Refurbishing homes to become Green Homes will cause a skills shortage in the UK
What are we doing about this in Australia? Will it add to the existing shortage of skilled workers in the construction industry?
Retrofitting and refurbishing buildings to the extent necessary to meet government energy efficiency targets requires an additional 350,000 skilled construction workers in Britain by 2028. They are going to need more gas fitters, glaziers, insulation specialists and, most of all, more project managers if we want the built environment to become carbon neutral.
The Construction Industry Training Board (CITB) has modelled the skills profile of the workforce needed to deliver ‘net zero’ using data from the Climate Change Committee (CCC). This shows that by 2028 additional decarbonisation work will have created the demand for 86,000 construction project managers, 33,000 building envelope specialists and 59,000 plumbers and HVAC specialists.
These will need to be found through a mix of new skilled jobs, increased efficiencies in existing roles, and innovation. That’s the key finding of Building Skills for Net Zero, published by the CITB today (15 March 2021).

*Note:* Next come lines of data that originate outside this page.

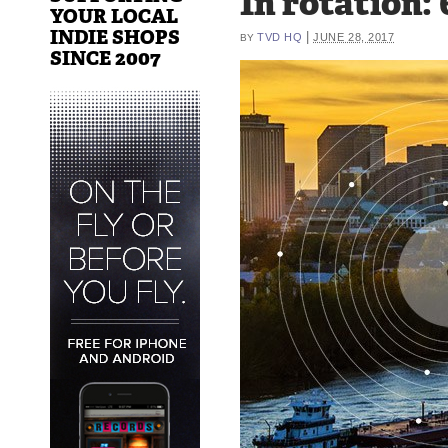
In rotation:
YOUR LOCAL
INDIE SHOPS
|
TVD HQ
JUNE 28, 2017
BY
SINCE 2007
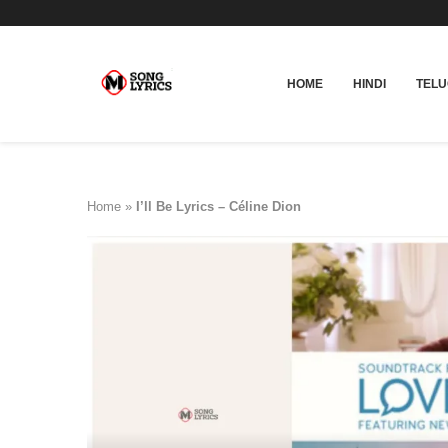
HOME
HINDI
TEL
Home
»
I’ll Be Lyrics – Céline Dion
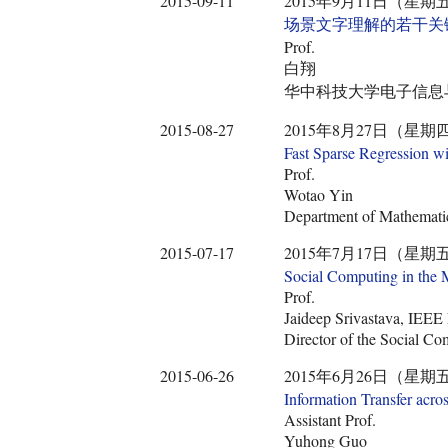
2015-09-11
2015年9月11日（星期五） 9:30
场景文字理解的若干关
Prof.
白翔
华中科技大学电子信息
2015-08-27
2015年8月27日（星期四） 9:45
Fast Sparse Regression wi
Prof.
Wotao Yin
Department of Mathemat
2015-07-17
2015年7月17日（星期五） 10:3
Social Computing in the 
Prof.
Jaideep Srivastava, IEEE
Director of the Social Co
2015-06-26
2015年6月26日（星期五） 14:0
Information Transfer acro
Assistant Prof.
Yuhong Guo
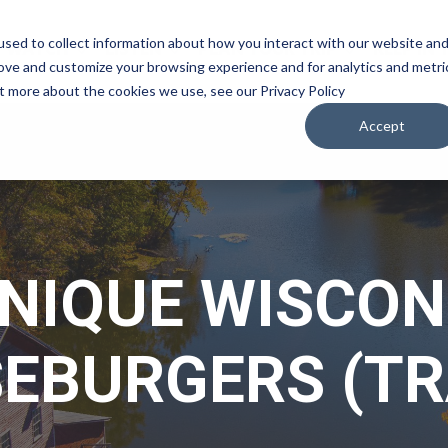
sed to collect information about how you interact with our website an
WATCH
LISTEN
PLAN YOUR TRIP
KEEP IN
rove and customize your browsing experience and for analytics and metri
ut more about the cookies we use, see our Privacy Policy
Accept
UNIQUE WISCON
EBURGERS (TR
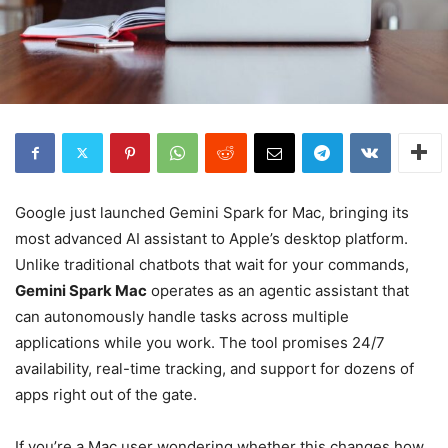
Google just launched Gemini Spark for Mac, bringing its
most advanced AI assistant to Apple’s desktop platform.
Unlike traditional chatbots that wait for your commands,
Gemini Spark Mac
operates as an agentic assistant that
can autonomously handle tasks across multiple
applications while you work. The tool promises 24/7
availability, real-time tracking, and support for dozens of
apps right out of the gate.
If you’re a Mac user wondering whether this changes how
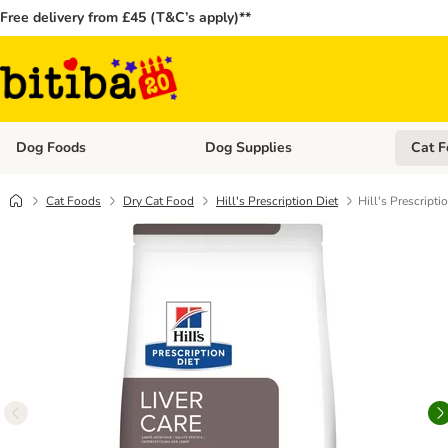
Free delivery from £45 (T&C’s apply)**
Dog Foods
Dog Supplies
Cat F
Open category menu: Dog Foods
Open ca
Cat Foods
Dry Cat Food
Hill's Prescription Diet
Hill's Prescripti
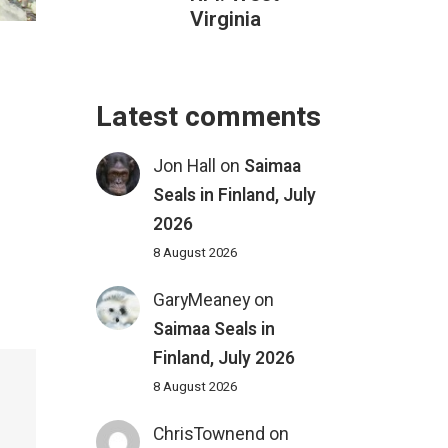
Virginia
Latest comments
Jon Hall
on
Saimaa
Seals in Finland, July
2026
8 August 2026
GaryMeaney
on
Saimaa Seals in
Finland, July 2026
8 August 2026
ChrisTownend
on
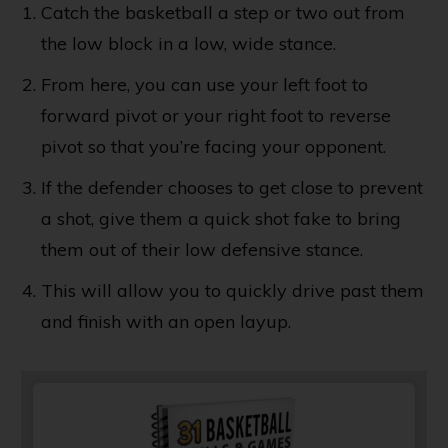
Catch the basketball a step or two out from
the low block in a low, wide stance.
From here, you can use your left foot to
forward pivot or your right foot to reverse
pivot so that you’re facing your opponent.
If the defender chooses to get close to prevent
a shot, give them a quick shot fake to bring
them out of their low defensive stance.
This will allow you to quickly drive past them
and finish with an open layup.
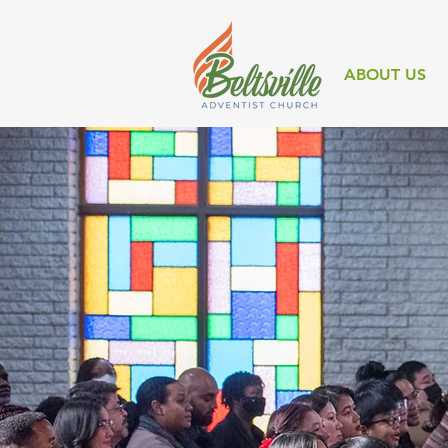
ABOUT US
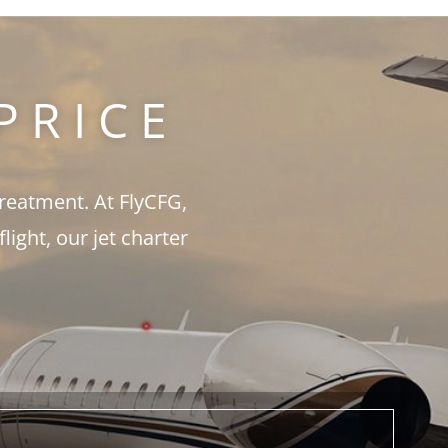
PRICE
treatment. At FlyCFG,
ght, our jet charter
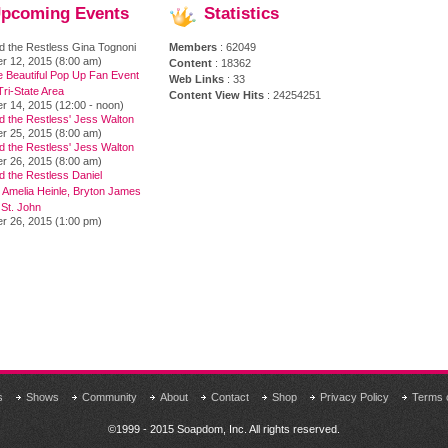
pcoming
Events
Statistics
d the Restless Gina Tognoni
Members
: 62049
r 12, 2015 (8:00 am)
Content
: 18362
e Beautiful Pop Up Fan Event
Web Links
: 33
ri-State Area
Content View Hits
: 24254251
r 14, 2015 (12:00 - noon)
d the Restless' Jess Walton
r 25, 2015 (8:00 am)
d the Restless' Jess Walton
r 26, 2015 (8:00 am)
 the Restless Daniel
 Amelia Heinle, Bryton James
 St. John
r 26, 2015 (1:00 pm)
s
Shows
Community
About
Contact
Shop
Privacy Policy
Terms 
©1999 - 2015 Soapdom, Inc. All rights reserved.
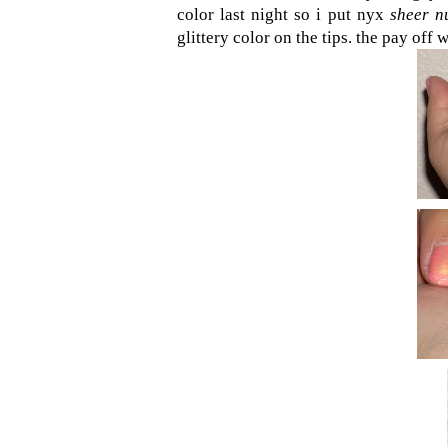
color last night so i put nyx
sheer n
glittery color on the tips. the pay off 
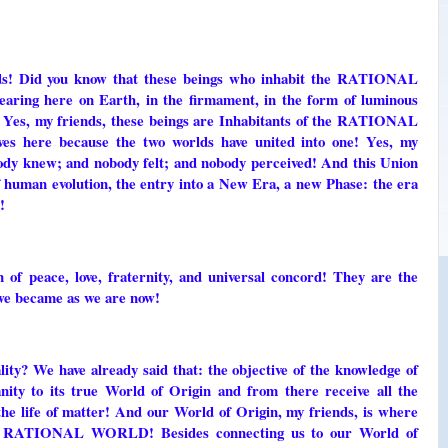
nds! Did you know that these beings who inhabit the RATIONAL
ring here on Earth, in the firmament, in the form of luminous
s? Yes, my friends, these beings are Inhabitants of the RATIONAL
s here because the two worlds have united into one! Yes, my
dy knew; and nobody felt; and nobody perceived! And this Union
f human evolution, the entry into a New Era, a new Phase: the era
!
of peace, love, fraternity, and universal concord! They are the
we became as we are now!
ity? We have already said that: the objective of the knowledge of
nity to its true World of Origin and from there receive all the
 the life of matter! And our World of Origin, my friends, is where
f the RATIONAL WORLD! Besides connecting us to our World of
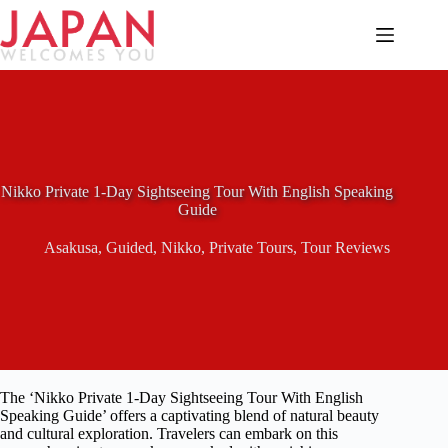
Skip
to
content
Nikko Private 1-Day Sightseeing Tour With English Speaking
Guide
Asakusa
,
Guided
,
Nikko
,
Private Tours
,
Tour Reviews
The ‘Nikko Private 1-Day Sightseeing Tour With English
Speaking Guide’ offers a captivating blend of natural beauty
and cultural exploration. Travelers can embark on this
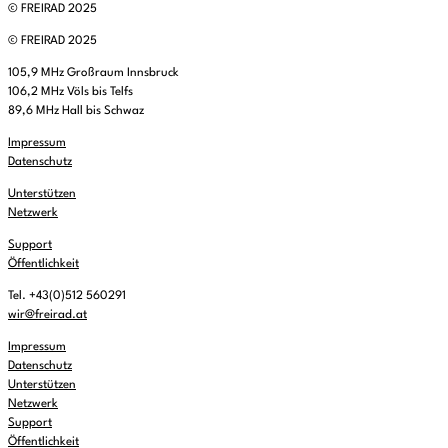
© FREIRAD 2025
© FREIRAD 2025
105,9 MHz Großraum Innsbruck
106,2 MHz Völs bis Telfs
89,6 MHz Hall bis Schwaz
Impressum
Datenschutz
Unterstützen
Netzwerk
Support
Öffentlichkeit
Tel. +43(0)512 560291
wir@freirad.at
Impressum
Datenschutz
Unterstützen
Netzwerk
Support
Öffentlichkeit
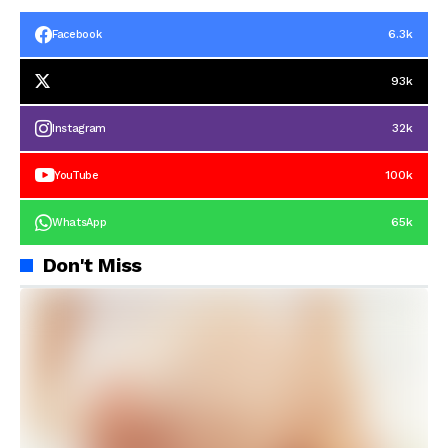
6.3k
Facebook
93k
32k
Instagram
100k
YouTube
65k
WhatsApp
Don't Miss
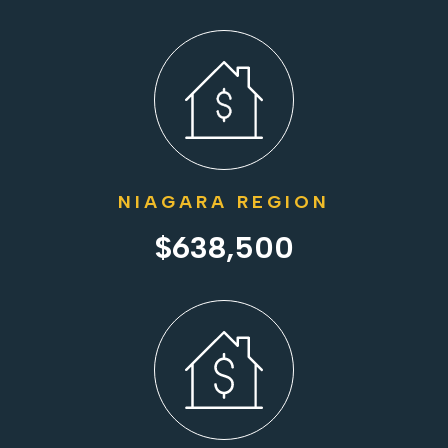
NIAGARA REGION
$638,500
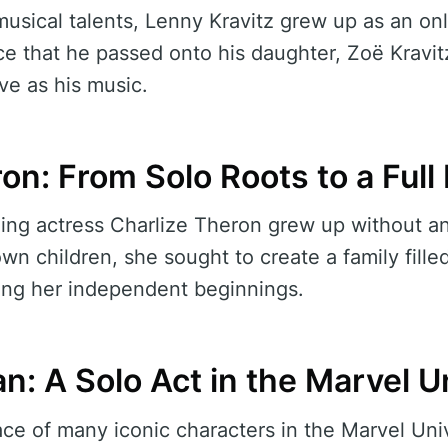
musical talents, Lenny Kravitz grew up as an on
nce that he passed onto his daughter, Zoë Kravit
ive as his music.
on: From Solo Roots to a Ful
g actress Charlize Theron grew up without any
wn children, she sought to create a family fille
ng her independent beginnings.
n: A Solo Act in the Marvel U
ace of many iconic characters in the Marvel Uni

UK construction contributes approximately 40% of the UK’s emissions, according to the UK Green Building Council (UKGBC). Reducing this to zero is not yet being considered, but there is a target to reduce it to net zero by minimising carbon emissions and then putting money into carbon offsetting schemes, such as tree planting. Putting offsetting schemes in the eco ledger of the construction industry, will enable construction to claim to be net zero, regardless of how close to, or far from, zero it actually gets.
However, the drive for a cleaner, greener construction presents big opportunities to make the industry more attractive to new recruits and upskill the existing workforce, the CITB says.